При звуке его голоса швы реальности расходятся, словно прорезь между прошлым и настоящем у меня прямо перед глазами возникла. Сколько раз я слышала эти властные низы, и даже сейчас… даже сейчас кругом идет голова.
Злюсь на свою глупость, и от мыслей до языка шкварчит огонь.
— Выметайся! Это наш с Сергей Степановичем участок и дом!
— Чего? — впадает он в искреннее изумление, и немедленное неистовство. Как факел из линолеума вспыхивает под два метра ввысь. — Тебе в больницу точно надо!
Смотрю на него будто не из тела своего. А из какой-то другой версии себя. Такой, что сейчас гневной дрожью блокнот в руках сминает, как салфетку.
— Где мой ребенок?
Дышать он начинает лихорадочно, кажется, вдохи выдохи опережают. У него из горла даже дикий хрип выскакивает: тот будто после пережитого внутри грудной клетки спасение ищет.

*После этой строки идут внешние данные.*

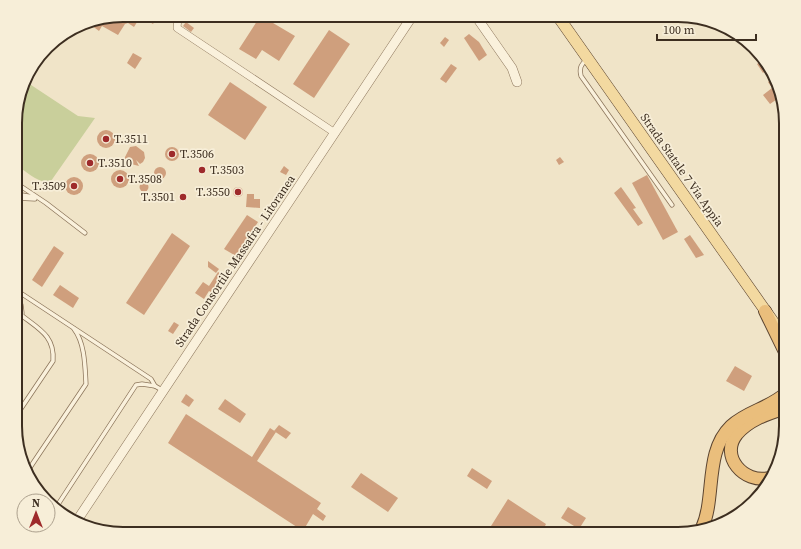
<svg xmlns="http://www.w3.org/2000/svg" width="801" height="549" viewBox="0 0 801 549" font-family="'Source Serif 4',serif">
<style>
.green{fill:#c9cf9b}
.building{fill:#cf9f7d}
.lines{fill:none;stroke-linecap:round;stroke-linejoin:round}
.service-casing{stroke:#8d765c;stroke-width:5}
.minor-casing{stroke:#8d765c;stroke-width:8}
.tertiary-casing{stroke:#8d765c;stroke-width:10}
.primary-casing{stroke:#5b4430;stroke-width:12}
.trunk-casing{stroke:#5b4430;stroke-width:14}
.service{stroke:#faf1dc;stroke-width:3.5}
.minor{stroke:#faf1dc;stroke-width:7}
.tertiary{stroke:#faf1dc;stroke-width:9}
.primary{stroke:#f3d9a0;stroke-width:11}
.trunk{stroke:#eabe7c;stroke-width:12}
.poi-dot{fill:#9e2a2b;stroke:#f7eed8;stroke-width:1.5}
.labels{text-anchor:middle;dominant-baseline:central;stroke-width:3.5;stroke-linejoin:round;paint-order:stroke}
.poi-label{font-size:12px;fill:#3d2e20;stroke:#f7eed8;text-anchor:start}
.street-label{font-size:12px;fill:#3d2e20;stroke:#f7eed8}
.rim{fill:none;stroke:#3d2e20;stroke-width:2}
</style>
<rect width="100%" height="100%" fill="#f0e4c8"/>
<path class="green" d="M25 81 78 116 95 118 51 181C39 185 26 171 16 165V109Z"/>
<g class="building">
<path d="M123 15H147L143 22 139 19 134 27 128 23 125 24 118 35 102 26 99 31 91 25 95 20Z"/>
<path d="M152 15 157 18 153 24 148 21Z"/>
<path d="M261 15H279L273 23 295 36 279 61 262 50 256 59 239 49Z"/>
<path d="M186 22 194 28 191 32 183 26Z"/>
<path d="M329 30 350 44 314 98 293 84Z"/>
<path d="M469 34 479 42 487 55 479 61 464 38Z"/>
<path d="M445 37 449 40 444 47 440 43Z"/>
<path d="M133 53 142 58 135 69 127 63Z"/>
<path d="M763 60 770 67 763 73 757 64Z"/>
<path d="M451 64 457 68 446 83 440 79Z"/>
<path d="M774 78 780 97 770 104 763 95 772 88 768 82Z"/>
<path d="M230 82 267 107 245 140 208 115Z"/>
<circle cx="106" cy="139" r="9"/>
<path d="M136 146 144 152 145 158 143 162 140 164 136 160 139 166 131 164 127 158 123 161 130 147Z"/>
<circle cx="172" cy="154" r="7"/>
<circle cx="90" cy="163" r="9"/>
<path d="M560 157 564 162 559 165 556 160Z"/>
<path d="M284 166 289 170 286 175 280 172Z"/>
<circle cx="160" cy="173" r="6"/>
<circle cx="120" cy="179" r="9"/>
<path d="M647 175 678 232 663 240 632 183Z"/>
<circle cx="74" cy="186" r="9"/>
<circle cx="144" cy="187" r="4.5"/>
<path d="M621 187 636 208 633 209 643 223 638 226 614 193Z"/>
<circle cx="238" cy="192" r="5"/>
<circle cx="183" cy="197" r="4"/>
<path d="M247 194H254V199H260V208L246 207Z"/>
<path d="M247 215 258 222 236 256 224 249Z"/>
<path d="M172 233 190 246 144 315 126 303Z"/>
<path d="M690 235 704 255 696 258 684 239Z"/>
<path d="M54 246 64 253 42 287 32 280Z"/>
<path d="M208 261 219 269 216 273 208 267Z"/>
<path d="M218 272 223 275 211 292 209 291 204 299 195 293 203 282 209 286Z"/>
<path d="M60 285 79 298 73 308 53 295Z"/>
<path d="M174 322 179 325 173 334 168 331Z"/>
<path d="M735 366 752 376 744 391 726 381Z"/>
<path d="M186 394 194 400 189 407 181 402Z"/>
<path d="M225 399 246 414 240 423 218 409Z"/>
<path d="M186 414 252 457 270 428 276 432 257 461 321 503 317 509 326 516 323 521 313 514 303 531 168 443Z"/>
<path d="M279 425 291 433 286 439 274 431Z"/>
<path d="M472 468 492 481 487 489 467 476Z"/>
<path d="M361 473 398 498 388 512 351 487Z"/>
<path d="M508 499 546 524 545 526 557 534H547L542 530 539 534H486Z"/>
<path d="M568 507 586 518 579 529 561 518Z"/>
</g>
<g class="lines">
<defs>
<g id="service">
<path d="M586 60C581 65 579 68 581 76L672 205"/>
<path d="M16 183 46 203 85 233"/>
<path d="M16 194 34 197"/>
<path d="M16 198 35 199"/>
<path d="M16 290 151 379 155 386 162 390"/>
<path d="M16 336 22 313 21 305 16 298"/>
<path d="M16 416 53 361C55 336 39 329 21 315"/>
<path d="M27 472 86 384C85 367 85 343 74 329"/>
<path d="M52 506 58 504"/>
<path d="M55 509 136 385 142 384 155 386"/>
</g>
<path id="minor" d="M173 15 178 18 177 28 335 133"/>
<g id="tertiary">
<path d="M475 15 512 68 517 82"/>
<path d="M78 519 413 15"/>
</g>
<path id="primary" d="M557 15 786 340"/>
<g id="trunk">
<path d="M765 311 786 354"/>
<path d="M769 478C744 484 719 456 737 434 750 419 768 414 786 408"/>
<path d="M702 528C716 497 704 452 731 426 747 411 770 408 786 393"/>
</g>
</defs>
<use href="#service" class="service-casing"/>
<use href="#minor" class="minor-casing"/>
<use href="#tertiary" class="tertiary-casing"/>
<use href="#primary" class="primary-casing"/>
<use href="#trunk" class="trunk-casing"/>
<use href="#service" class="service"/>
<use href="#minor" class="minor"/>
<use href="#tertiary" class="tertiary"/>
<use href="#primary" class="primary"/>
<use href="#trunk" class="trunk"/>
</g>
<g class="poi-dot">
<circle cx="106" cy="139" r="4"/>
<circle cx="172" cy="154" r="4"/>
<circle cx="90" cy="163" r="4"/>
<circle cx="202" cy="170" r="4"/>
<circle cx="120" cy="179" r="4"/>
<circle cx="74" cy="186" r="4"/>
<circle cx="238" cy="192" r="4"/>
<circle cx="183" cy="197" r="4"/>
</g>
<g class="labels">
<g class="poi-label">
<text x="114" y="139">T.3511</text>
<text x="180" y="154">T.3506</text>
<text x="98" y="163">T.3510</text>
<text x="210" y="170">T.3503</text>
<text x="128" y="179">T.3508</text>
<text x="66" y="186" text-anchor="end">T.3509</text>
<text x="230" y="192" text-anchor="end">T.3550</text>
<text x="175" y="197" text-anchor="end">T.3501</text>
</g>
<g class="street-label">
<text transform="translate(682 170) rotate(55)">Strada Statale 7 Via Appia</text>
<text transform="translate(235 261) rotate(-56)">Strada Consortile Massafra - Litoranea</text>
</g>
</g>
<path d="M0 0H801V549H0ZM123 22H678A101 101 0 0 1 779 123V426A101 101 0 0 1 678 527H123A101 101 0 0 1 22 426V123A101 101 0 0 1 123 22Z" fill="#f7eed8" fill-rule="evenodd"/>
<path class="rim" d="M123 22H678A101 101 0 0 1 779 123V426A101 101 0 0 1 678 527H123A101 101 0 0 1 22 426V123A101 101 0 0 1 123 22Z"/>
<g transform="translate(36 513)"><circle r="19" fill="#f7eed8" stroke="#ada18e"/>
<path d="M0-3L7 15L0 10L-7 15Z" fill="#9e2a2b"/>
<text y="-6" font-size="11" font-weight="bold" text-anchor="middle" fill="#3d2e20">N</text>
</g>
<path d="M657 34v6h99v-6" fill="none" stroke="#3d2e20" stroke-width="2"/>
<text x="663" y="34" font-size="12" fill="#3d2e20" stroke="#f7eed8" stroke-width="3" paint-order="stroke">100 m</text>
</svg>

— Что, — сипло говорит он. На вопросительную интонацию его, видимо, не хватает.
— Случайно не в спорткомлексе, который ты без меня клялся не строить?
Стоял тогда в номере и смотрел на меня, как помешанный. А я поверила! Наообещал с три короба, а на самом деле выжидал…
А если и не выжидал, то забыл вообще, что я об этом подумаю. Что я почувствую! Что для меня важно!
Вася выпрямляется, и осматривает мебель между нами. Будто только ее заметил.
— Ты очнулась. Здоровая, наконец-то. Ты очнулась… и первое, о чем ты думаешь, это ебаный спорткомплекс?!
Вместе смехом у меня на губах взрываются всхлипы. Изумленным взглядом обвожу стол перед собой.
— Г-где ребенок мой?
— Какой твой ребенок, — наклоняет голову он. Как хищник.
— Ваня! Где он!
— С каких это пор оборвыш стал твоим ребенком, Алиса!
— С сегодняшних, — прикрикиваю на него. — Когда захотела. Ты… ты что в тюрьму его посадил, Вася?
Кулак отряхивает ручища свои, и явно приняв опрометчивое решение, начинает тумбу отодвигать. Я отскакиваю в самый дальний угол своего убежища.